By Gordon Hull
Over at Larval Subjects, Levi Bryant has a nice post on how Marx’s distinction between C-M-C and M-C-M’ helps to explain an otherwise puzzling ideological construction. Marx’s distinction, arrived at in chapter 4 of Capital, is about how commodities circulate. In the C-M-C formula, we consider someone who starts with a commodity, sells it, and uses the proceeds to buy another one. For example, I start with a shirt, sell it, and use the money to buy some bread. In this formula, a couple of things become apparent: use value is both the beginning and end of the process insofar as the individual offers up something she doesn’t have a use for (or has less of a use for), and essentially trades it for something she has a greater use for. In contemporary economic-speak, the market is efficiently helping individuals satisfy their preferences, by moving goods to whoever values them the most. This is the perspective of the worker, who sells his labor for money.

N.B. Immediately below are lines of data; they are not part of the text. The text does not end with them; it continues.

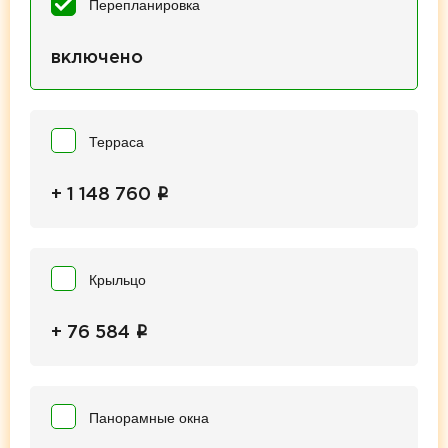
Перепланировка
включено
Терраса
i
+ 1 148 760
Крыльцо
i
+ 76 584
Панорамные окна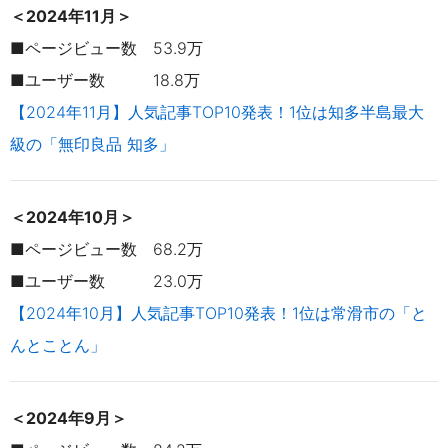
＜2024年11月＞
■ページビュー数 53.9万
■ユーザー数 18.8万
【2024年11月】人気記事TOP10発表！1位は知多半島最大
級の「無印良品 知多」
＜2024年10月＞
■ページビュー数 68.2万
■ユーザー数 23.0万
【2024年10月】人気記事TOP10発表！1位は常滑市の「と
んとことん」
＜2024年9月＞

The M-C-M’ relation is one that the capitalist uses. Here, the capitalist has money, sells it to get a commodity, and then sells the commodity for more money than he paid for it. As a result, he has more money at the end of the day than before. Marx emphasizes the M-C-M’ relation because it helps to get him to labor as the source of value: whatever commodity occupies the middle place in the M-C-M’ relation has to be one the use of which increases its value. The answer, of course, is labor.